Jugement de M. Hérault, lieutenant de police
Jugement de M. Hérault, lieutenant de police
Hérault qui vécut moins qu’il ne s’imaginait
Et que la mort déjà dans ses filets tenait,
Se voyant attaqué de longue maladie,
Demanda, ce dit-on, sur la fin de sa vie,
Au bienheureux Pâris sa pleine guérison.
Malgré qu’il fût toujours en prière, oraison,
Il ne put l’obtenir, je n’en sais pas la cause.
Mais si quelqu’un voulait répliquer quelque chose,
On pourrait lui donner cette solution
Qu’il n’avait pas la foi ni la dévotion.
Quoi qu’il en soit, Hérault mourut et tout de suite
S’en alla rendre compte à Dieu de sa conduite,
Devant le tribunal du juge souverain,
De ce juste vengeur qui, la balance en main,
Épluche des méchants les forfaits et les crimes,
Objets de sa fureur, de sa haine victimes.
Hérault, chemin faisant, rencontra par hasard
Le bon Vincent de Paul, ce bénin papelard
Qui d’un air plein de trouble et la mine allongée
S’était vu refuser du paradis l’entrée.
Il accompagnait ceux lesquels, depuis mille ans,
Étaient canonisés à beaux deniers comptants ;
Chacun tenant en main la Bulle et les patentes
Qui prônent ici-bas leurs vertus apparentes ;
Mais au Ciel par malheur on décide autrement ;
On n’est point imposteur ni fourbe impunément.
Rome et ses jugement n’y séduisent personne,
Tout paraît au grand jour et rien ne s’y pardonne.
À cet aspect, Hérault, les sens tout interdits,
Leur dit : je vous croyais, Messieurs, en paradis,
Puisque chez les mortels on chante vos louanges,
Qu’on vous met au-dessus des anges, des archanges ;
L’on est donc bien trompé. Comme il parlait encore,
Il voit venir Pâris ; son cœur, à cet abord,
De frayeur tressaillit ; il sent la conscience
Lui reprocher les maux, les tourments, la souffrance
Dont il chargea cent fois grand nombre d’innocents,
Pour être devenus du saint les partisans.

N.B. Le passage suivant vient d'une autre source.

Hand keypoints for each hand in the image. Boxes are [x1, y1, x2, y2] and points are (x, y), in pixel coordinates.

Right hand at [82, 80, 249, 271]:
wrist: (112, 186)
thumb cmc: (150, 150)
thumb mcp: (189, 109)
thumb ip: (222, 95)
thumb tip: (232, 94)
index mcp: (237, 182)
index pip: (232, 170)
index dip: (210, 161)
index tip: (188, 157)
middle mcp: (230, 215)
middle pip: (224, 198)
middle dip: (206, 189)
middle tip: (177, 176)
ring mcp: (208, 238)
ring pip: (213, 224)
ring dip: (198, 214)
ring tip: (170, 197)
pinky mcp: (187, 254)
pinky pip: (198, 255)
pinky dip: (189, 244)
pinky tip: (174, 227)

Le voyant entouré d’une éclatante gloire,
Ayant la palme en main, gage de sa victoire,
Il se jette à ses pieds, reconnaît son erreur,
Implore son secours, son crédit, sa faveur.

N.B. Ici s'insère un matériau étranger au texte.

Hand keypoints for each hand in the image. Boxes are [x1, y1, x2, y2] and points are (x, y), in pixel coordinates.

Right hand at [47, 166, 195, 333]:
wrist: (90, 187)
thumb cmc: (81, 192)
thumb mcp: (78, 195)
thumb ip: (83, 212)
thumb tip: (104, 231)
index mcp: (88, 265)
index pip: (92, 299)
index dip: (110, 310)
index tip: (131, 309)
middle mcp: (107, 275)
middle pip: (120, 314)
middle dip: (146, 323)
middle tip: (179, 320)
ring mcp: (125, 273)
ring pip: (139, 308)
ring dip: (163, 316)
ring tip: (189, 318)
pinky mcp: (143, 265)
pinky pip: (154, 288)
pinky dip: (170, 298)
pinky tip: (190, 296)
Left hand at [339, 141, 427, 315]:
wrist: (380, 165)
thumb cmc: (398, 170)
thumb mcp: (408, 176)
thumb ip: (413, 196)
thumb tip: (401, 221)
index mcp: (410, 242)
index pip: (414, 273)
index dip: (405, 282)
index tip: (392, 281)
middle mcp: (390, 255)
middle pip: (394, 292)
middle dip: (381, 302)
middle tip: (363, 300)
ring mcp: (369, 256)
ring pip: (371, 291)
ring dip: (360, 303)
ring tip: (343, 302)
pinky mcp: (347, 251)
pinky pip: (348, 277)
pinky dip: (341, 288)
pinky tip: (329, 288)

Le bienheureux, touché de ses cris, de ses larmes,
L’anime, le console, apaise ses alarmes
Et lui promet enfin son intercession
Pour faire révoquer sa condamnation.
Or il fut décidé dans le conseil suprême
Que, vu son repentir et sa douleur extrême,
Qu’engagé par erreur et non par passion,
Il n’avait obéi qu’à la séduction,
On ne l’enverait point aux flammes éternelles ;
Mais que pour expier ses chutes criminelles,
Il lui faudrait, avant d’entrer en paradis,
Rester mille ans auprès du tombeau de Pâris
Et faire à sa mémoire une amende honorable,
En baignant de ses pleurs ce tombeau respectable.